Fans of The Great British Baking Show, rejoice! Laura Gabbert’s documentary Ottolenghi and the Cakes of Versailles resembles an extended episode of the popular series, albeit with the world’s top pastry chefs as contestants and The Metropolitan Museum of Art serving as their stage. Which, you know, lowers the stakes a little. Those masters know exactly what they’re doing, after all. And they’re not really competing. Also, there’s no prize or real sense of accomplishment. Come to think of it, scratch my initial sentiment – even ardent fans of The Great British Baking Show are likely to be disappointed by the anticlimactic nature of the film.

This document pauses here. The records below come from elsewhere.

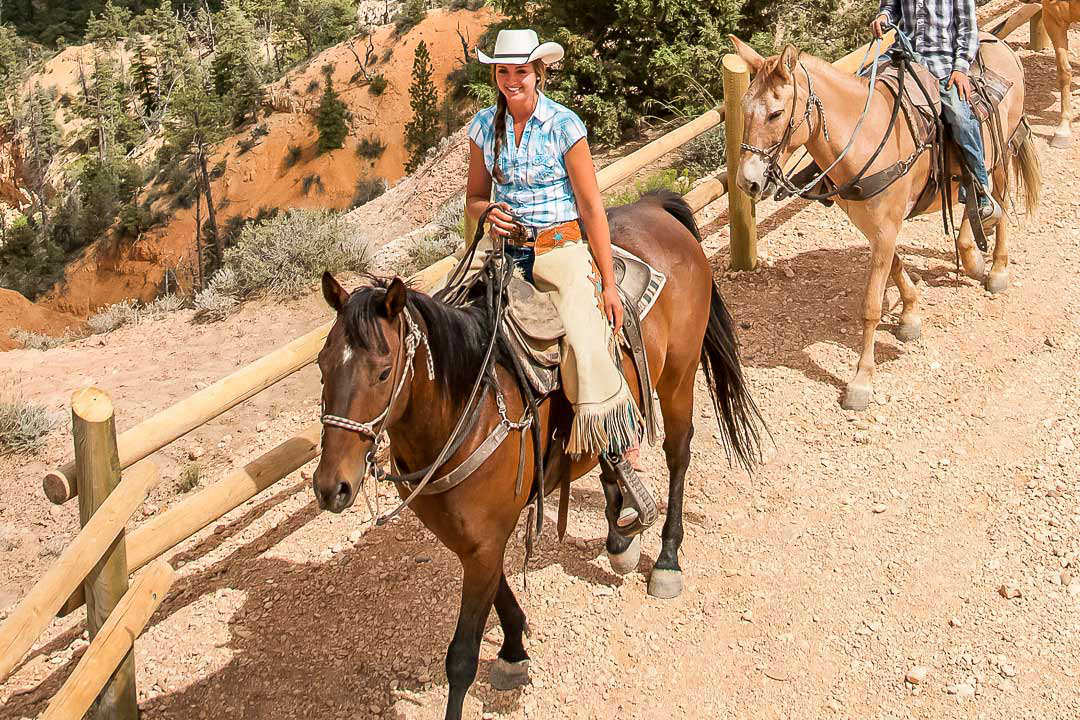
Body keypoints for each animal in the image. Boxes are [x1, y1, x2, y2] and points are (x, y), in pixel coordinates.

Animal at [313, 191, 764, 720]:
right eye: (322, 365)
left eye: (384, 372)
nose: (332, 487)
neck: (465, 410)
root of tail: (655, 206)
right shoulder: (472, 540)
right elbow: (502, 596)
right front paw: (513, 649)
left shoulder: (484, 542)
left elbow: (461, 658)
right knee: (609, 457)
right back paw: (621, 536)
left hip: (678, 377)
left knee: (678, 455)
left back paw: (667, 559)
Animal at [730, 38, 1041, 410]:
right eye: (743, 107)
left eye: (776, 114)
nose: (747, 181)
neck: (866, 136)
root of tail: (1001, 46)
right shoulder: (874, 227)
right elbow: (895, 267)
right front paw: (910, 316)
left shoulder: (886, 228)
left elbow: (871, 306)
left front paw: (861, 381)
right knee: (972, 195)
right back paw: (972, 253)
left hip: (1003, 152)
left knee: (1001, 201)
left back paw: (997, 269)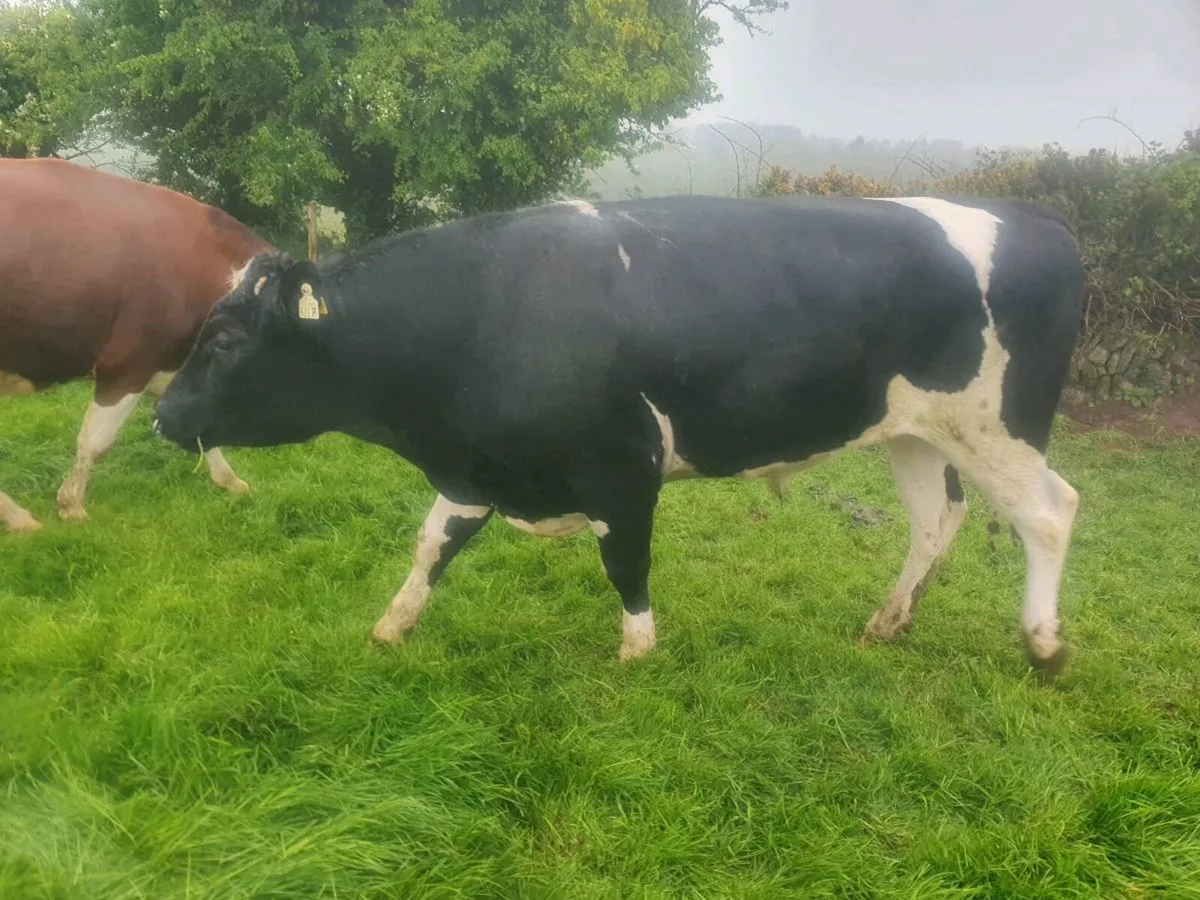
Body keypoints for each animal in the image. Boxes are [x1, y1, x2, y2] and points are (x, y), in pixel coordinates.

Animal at [153, 194, 1084, 675]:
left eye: (226, 340)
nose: (165, 413)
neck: (489, 308)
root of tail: (1040, 227)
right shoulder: (477, 464)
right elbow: (432, 545)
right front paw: (392, 627)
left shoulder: (621, 466)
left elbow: (624, 562)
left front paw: (637, 652)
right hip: (917, 430)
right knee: (936, 519)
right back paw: (888, 622)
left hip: (998, 429)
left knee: (1049, 512)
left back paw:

When London-based chef Yotam Ottolenghi receives an invitation from The Met to create a cake for an event during their “Visitors to Versailles” exhibit, it’s an offer he can’t refuse. He quickly assembles a team that includes French-American pastry chef Dominique Ansel; British duo Bompas & Parr, who create fine English jellies; Ukrainian baker Dinara Kasko, known for her 3-D-print-baking; Tunisian-born chef Ghaya Oliveira; and Singaporean pastry chef, Janice Wong. The Avengers got nothing on these badasses.
Gabbert follows Ottolenghi to the world-famous museum in New York, where Yotam thoughtfully studies paintings. She then travels with him to Versailles to get a true feel for its history – something with which historian Deborah Krohn helps considerably. The movie kicks into higher gear when the team gets together at The Met and begins the preparations.
“…London-based chef Yotam Ottolenghi receives an invitation from The Met to create a cake for an event…”
Ottolenghi and the Cakes of Versailles is well-shot, and the splendor of Versailles is vividly depicted. The chefs’ creations are inarguably marvelous, though I thought Ansel’s wing-beating swan was a bit too on-the-nose, bordering on vulgar. At the same time, Janice Wong’s edible contraption brought to mind Gaudi rather than someone like Louis Le Vau. But what do I know? I’m just a lowly peasant.
The biggest issue with the documentary is actually voiced by Yotam. When speaking of a painting that depicts fruit, he talks about how it connects us to our past via mere sight. His goal is to transport a person back centuries via taste. Folks are sadly deprived of experiencing that sense when watching Gabbert’s doc, which leaves pretty creations to marvel at. To me, that’s always been a factor in a competitive cooking reality show, but at least you’re rooting for (hopefully) relatable contestants throughout an extended period of time. At 75 minutes, Ottolenghi and the Cakes of Versailles goes down easily but lacks a distinctive flavor.
"…goes down easily, but lacks a distinctive flavor."